Being away from her family has not been easy. There have been important events of her children’s lives that she has missed, but she always makes every effort to be with them. After she finishes her work with Nuru Kenya on Friday (or sometimes before dawn on Saturday) Jane will board the only bus to Nairobi and, if she is lucky and there is minimal traffic, will arrive to Nairobi eight to ten hours later. For those unfamiliar with the Isiabnia to Nairobi bus, it is not a fun way to spend eight hours. The bus is often crowded, hot, and depending on the driver, potentially unsafe. After her eight hour journey, Jane spends the weekend leading services in her church and spending as much time with her children and husband as possible. Then, on Sunday evening, she says goodbye to her family, gets on the night bus and eight hours later, if she is lucky, returns to Isibania to continue her work ending extreme poverty with Nuru Kenya. She does this on average two times per month and has been doing this for the past three years.
It’s challenging enough to be a mother for three, but Jane is also a mother for dozens of other children. This is because she has been actively running an orphanage for the past few years. This orphanage provides shelter and school fees for dozens of children who have be afflicted with HIV or whose parents just don’t have the means to support them. Ever since I met Jane in 2013, she has been working tirelessly to provide the most basic of comforts and opportunities to these children. Being an adopted mother for all of these children—some of which may not survive due to their illness—is not easy, but Jane works with a dedication and passion that is hard to match and talks about them all as if they were her own children. In fact, she never mentions who are her biological children and who are not. In Jane’s heart, all of them are her children and her immediate family has been enriched by knowing so many of these orphans as their sisters and brothers.

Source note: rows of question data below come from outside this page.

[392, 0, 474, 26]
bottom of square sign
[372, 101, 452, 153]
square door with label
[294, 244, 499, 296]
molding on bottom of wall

With anyone else, these would be incredible feats of strength on their own, but Jane also inspires those she meets because of her leadership with her church and her dedication to education. In addition to raising three kids, running Nuru Kenya’s challenging Leadership Program, managing and orphanage and living in a remote rural area, Jane is also currently pursuing her master’s degree in counseling. This requires long hours studying, conducting research and creating studies. I’ve seen firsthand how tough taking those classes have been for Jane, but she pushes on, seemingly unfazed by the sheer workload. It is a testament to how much she values education that she is willing to put in the time needed to complete her master’s degree; not an easy task for anyone, but especially challenging for someone with so many other responsibilities as Jane.
Her commitment to her own education inspires her children and demonstrates how important education is to her and her family. Her children respect her as a role model because of how she manages her affairs, pursues her education and is active in her church and community. Jane is able to fulfill her obligations as a mother, student, employee, wife and farm manager (she also manages her family’s plot and small but growing livestock). Moreover, she is a loving daughter to her parents and sister to her siblings, many of whom rely on her for support when times are tough.
I’ve never met anyone with such strength and ability to sacrifice for those she truly cares about. And this passion is infectious to all those she encounters. With her bright smile and positive attitude, she is a role model for her children, family, community and colleagues. I personally have learned so much about the importance of sacrifice by watching how Jane lives her life. She redefines what it means to be strong. Jane, because of her humble attitude, would never claim that these were extraordinary tasks or talk about them in a self-congratulatory way, so I’ll do it for her:
Thank you, Jane, for all the work that you do and for your commitment to making the world a better place for all of your children. You are one of the strongest people I have ever met and I appreciate all of the lessons I learned from you about sacrifice and strength.